6994297: G1: do first-level slow-path allocations with a CAS

First attempt to allocate out the current alloc region using a CAS instead of taking the Heap_lock (first level of G1's slow allocation path). Only if that fails and it's necessary to replace the current alloc region take the Heap_lock (that's the second level of G1's slow allocation path). Reviewed-by: johnc, brutisso, ysr
2025-09-21 11:34:38 +02:00 · 2011-01-12 16:34:25 -05:00 · 2011-01-12 16:34:25 -05:00 · bc1df68513
commit bc1df68513
parent 5f21cb1b9b
4 changed files with 189 additions and 89 deletions
--- a/hotspot/src/share/vm/gc_implementation/g1/g1CollectedHeap.cpp
+++ b/hotspot/src/share/vm/gc_implementation/g1/g1CollectedHeap.cpp
@ -610,6 +610,39 @@ G1CollectedHeap::retire_cur_alloc_region(HeapRegion* cur_alloc_region) {
  // of the free region list is revamped as part of CR 6977804.
  wait_for_cleanup_complete();

+  // Other threads might still be trying to allocate using CASes out
+  // of the region we are retiring, as they can do so without holding
+  // the Heap_lock. So we first have to make sure that noone else can
+  // allocate in it by doing a maximal allocation. Even if our CAS
+  // attempt fails a few times, we'll succeed sooner or later given
+  // that a failed CAS attempt mean that the region is getting closed
+  // to being full (someone else succeeded in allocating into it).
+  size_t free_word_size = cur_alloc_region->free() / HeapWordSize;
+
+  // This is the minimum free chunk we can turn into a dummy
+  // object. If the free space falls below this, then noone can
+  // allocate in this region anyway (all allocation requests will be
+  // of a size larger than this) so we won't have to perform the dummy
+  // allocation.
+  size_t min_word_size_to_fill = CollectedHeap::min_fill_size();
+
+  while (free_word_size >= min_word_size_to_fill) {
+    HeapWord* dummy =
+      cur_alloc_region->par_allocate_no_bot_updates(free_word_size);
+    if (dummy != NULL) {
+      // If the allocation was successful we should fill in the space.
+      CollectedHeap::fill_with_object(dummy, free_word_size);
+      break;
+    }
+
+    free_word_size = cur_alloc_region->free() / HeapWordSize;
+    // It's also possible that someone else beats us to the
+    // allocation and they fill up the region. In that case, we can
+    // just get out of the loop
+  }
+  assert(cur_alloc_region->free() / HeapWordSize < min_word_size_to_fill,
+         "sanity");
+
  retire_cur_alloc_region_common(cur_alloc_region);
  assert(_cur_alloc_region == NULL, "post-condition");
 }
@ -661,27 +694,29 @@ G1CollectedHeap::replace_cur_alloc_region_and_allocate(size_t word_size,
      // young type.
      OrderAccess::storestore();

-      // Now allocate out of the new current alloc region. We could
-      // have re-used allocate_from_cur_alloc_region() but its
-      // operation is slightly different to what we need here. First,
-      // allocate_from_cur_alloc_region() is only called outside a
-      // safepoint and will always unlock the Heap_lock if it returns
-      // a non-NULL result. Second, it assumes that the current alloc
-      // region is what's already assigned in _cur_alloc_region. What
-      // we want here is to actually do the allocation first before we
-      // assign the new region to _cur_alloc_region. This ordering is
-      // not currently important, but it will be essential when we
-      // change the code to support CAS allocation in the future (see
-      // CR 6994297).

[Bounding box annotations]
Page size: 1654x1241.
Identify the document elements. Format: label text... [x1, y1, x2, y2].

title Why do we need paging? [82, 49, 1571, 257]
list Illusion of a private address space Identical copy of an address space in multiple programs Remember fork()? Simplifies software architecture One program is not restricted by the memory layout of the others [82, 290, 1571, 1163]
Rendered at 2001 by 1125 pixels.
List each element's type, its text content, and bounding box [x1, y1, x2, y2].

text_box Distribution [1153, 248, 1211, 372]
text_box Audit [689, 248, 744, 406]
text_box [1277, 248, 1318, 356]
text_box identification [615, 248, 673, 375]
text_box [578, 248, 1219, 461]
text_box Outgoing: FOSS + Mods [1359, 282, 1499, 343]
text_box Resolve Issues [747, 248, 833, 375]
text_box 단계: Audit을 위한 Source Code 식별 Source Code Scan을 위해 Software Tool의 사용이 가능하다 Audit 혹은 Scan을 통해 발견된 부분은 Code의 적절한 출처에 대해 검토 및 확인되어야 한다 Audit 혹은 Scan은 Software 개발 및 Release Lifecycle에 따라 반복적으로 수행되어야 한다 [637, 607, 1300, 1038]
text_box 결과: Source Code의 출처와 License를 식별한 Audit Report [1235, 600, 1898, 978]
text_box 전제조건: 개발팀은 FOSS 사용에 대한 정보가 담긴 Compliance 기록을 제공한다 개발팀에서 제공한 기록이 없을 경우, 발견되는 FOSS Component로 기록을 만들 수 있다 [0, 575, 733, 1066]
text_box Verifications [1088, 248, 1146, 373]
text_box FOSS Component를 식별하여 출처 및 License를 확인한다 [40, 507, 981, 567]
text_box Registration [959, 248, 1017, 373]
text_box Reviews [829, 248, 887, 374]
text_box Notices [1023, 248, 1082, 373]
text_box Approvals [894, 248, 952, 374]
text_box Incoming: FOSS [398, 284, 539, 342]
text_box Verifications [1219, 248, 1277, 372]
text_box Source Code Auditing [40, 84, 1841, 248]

[PARTS OF THE EXERCISE]
A. Write out the portion of the commit page that begins at the words "wait_for_cleanup_complete();" and stops after the words "allocating into it).".
B. Lay out as a numbered list the lines of the rows that begin at the line containing "Rendered at 2001 by 1125 pixels." and stop after the line containing "text_box identification [615, 248, 673, 375]", omitting blank lines.
The commit page and the rows are independent of each other.

[FINAL RESULTS]
A.
wait_for_cleanup_complete();

+  // Other threads might still be trying to allocate using CASes out
+  // of the region we are retiring, as they can do so without holding
+  // the Heap_lock. So we first have to make sure that noone else can
+  // allocate in it by doing a maximal allocation. Even if our CAS
+  // attempt fails a few times, we'll succeed sooner or later given
+  // that a failed CAS attempt mean that the region is getting closed
+  // to being full (someone else succeeded in allocating into it).

B.
1. Rendered at 2001 by 1125 pixels.
2. List each element's type, its text content, and bounding box [x1, y1, x2, y2].
3. text_box Distribution [1153, 248, 1211, 372]
4. text_box Audit [689, 248, 744, 406]
5. text_box [1277, 248, 1318, 356]
6. text_box identification [615, 248, 673, 375]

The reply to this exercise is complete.